- _Objective_: Count the lines in the records below that contain the string "disambiguationData". Reply with the number alone.

- _Data entries_:
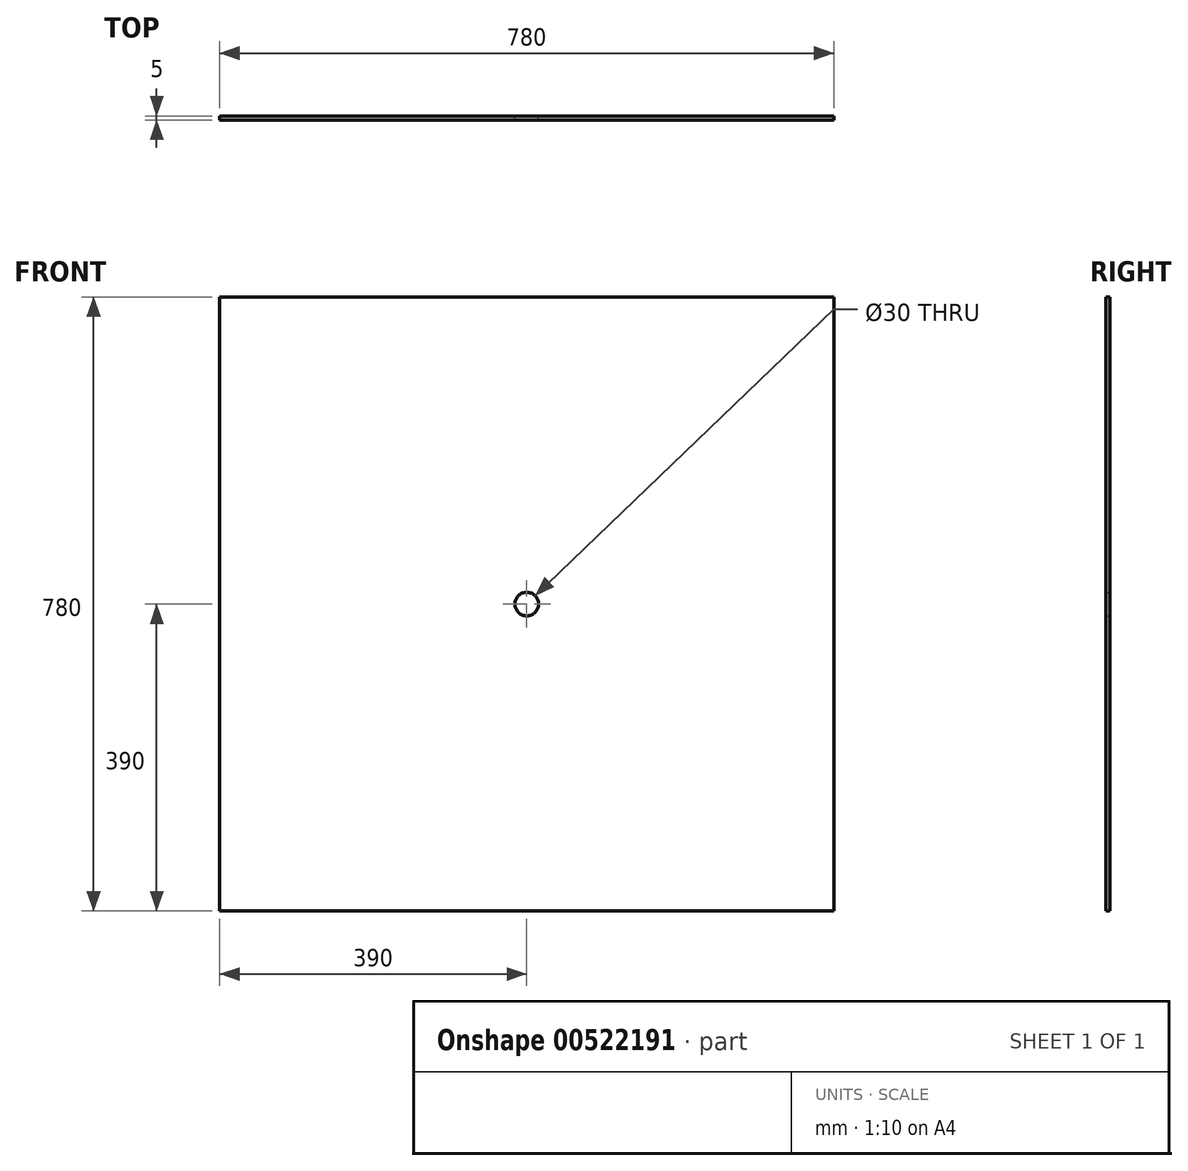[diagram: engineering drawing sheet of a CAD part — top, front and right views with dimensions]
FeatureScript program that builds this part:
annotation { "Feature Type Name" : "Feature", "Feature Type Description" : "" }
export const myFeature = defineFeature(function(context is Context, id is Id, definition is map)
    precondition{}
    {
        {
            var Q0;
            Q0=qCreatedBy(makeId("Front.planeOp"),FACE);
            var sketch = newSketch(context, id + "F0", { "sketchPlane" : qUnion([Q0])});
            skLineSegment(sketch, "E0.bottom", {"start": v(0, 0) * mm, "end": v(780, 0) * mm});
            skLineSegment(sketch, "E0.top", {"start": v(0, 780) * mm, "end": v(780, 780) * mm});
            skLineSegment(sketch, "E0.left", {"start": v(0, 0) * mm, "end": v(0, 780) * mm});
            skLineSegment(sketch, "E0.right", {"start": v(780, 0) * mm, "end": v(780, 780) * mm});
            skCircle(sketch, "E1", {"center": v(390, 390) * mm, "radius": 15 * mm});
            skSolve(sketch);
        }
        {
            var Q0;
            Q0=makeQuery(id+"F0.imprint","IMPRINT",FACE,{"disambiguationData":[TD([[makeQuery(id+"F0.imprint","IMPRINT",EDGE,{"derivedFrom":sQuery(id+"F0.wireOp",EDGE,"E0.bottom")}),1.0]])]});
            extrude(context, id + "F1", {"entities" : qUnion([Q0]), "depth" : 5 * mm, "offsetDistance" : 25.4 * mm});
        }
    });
...
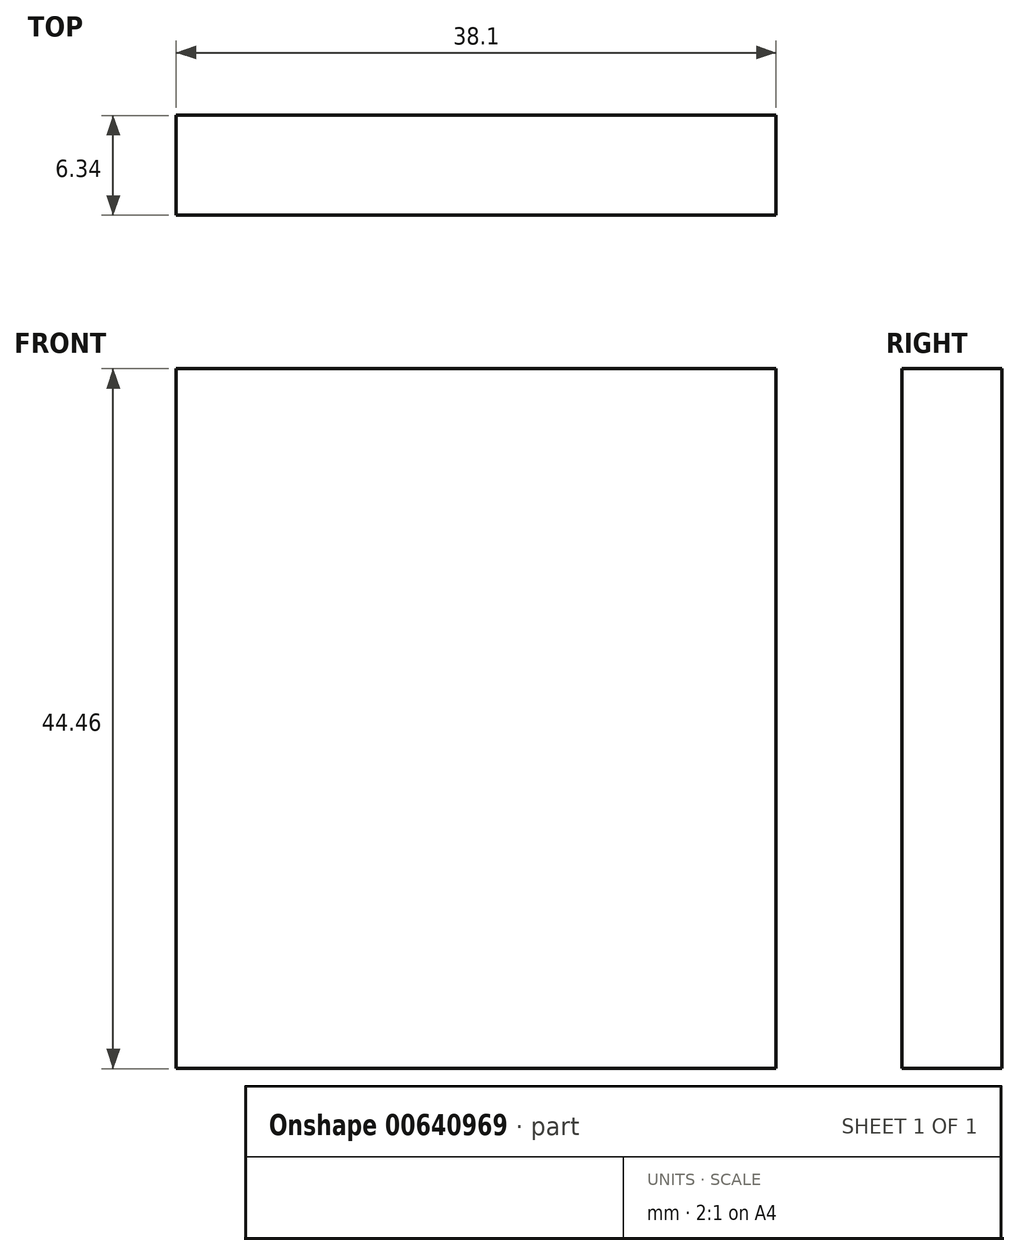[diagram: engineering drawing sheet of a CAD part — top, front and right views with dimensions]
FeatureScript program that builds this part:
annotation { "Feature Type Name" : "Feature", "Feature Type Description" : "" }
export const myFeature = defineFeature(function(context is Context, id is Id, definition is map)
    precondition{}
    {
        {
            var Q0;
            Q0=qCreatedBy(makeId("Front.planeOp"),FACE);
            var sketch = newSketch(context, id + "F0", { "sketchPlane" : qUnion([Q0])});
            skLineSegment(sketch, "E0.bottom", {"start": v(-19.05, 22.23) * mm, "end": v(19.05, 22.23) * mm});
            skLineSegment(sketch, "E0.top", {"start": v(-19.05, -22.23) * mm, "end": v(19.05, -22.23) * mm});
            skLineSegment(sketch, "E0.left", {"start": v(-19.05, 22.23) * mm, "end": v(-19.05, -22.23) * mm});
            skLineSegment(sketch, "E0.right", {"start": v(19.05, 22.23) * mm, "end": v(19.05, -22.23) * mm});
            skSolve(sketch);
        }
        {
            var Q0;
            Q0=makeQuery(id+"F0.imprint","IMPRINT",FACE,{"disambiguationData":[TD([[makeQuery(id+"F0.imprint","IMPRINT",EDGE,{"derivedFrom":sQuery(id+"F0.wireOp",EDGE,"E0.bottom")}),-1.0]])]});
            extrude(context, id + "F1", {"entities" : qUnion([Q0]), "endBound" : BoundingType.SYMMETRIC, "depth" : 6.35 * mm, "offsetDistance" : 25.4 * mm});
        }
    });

- _Response_: 2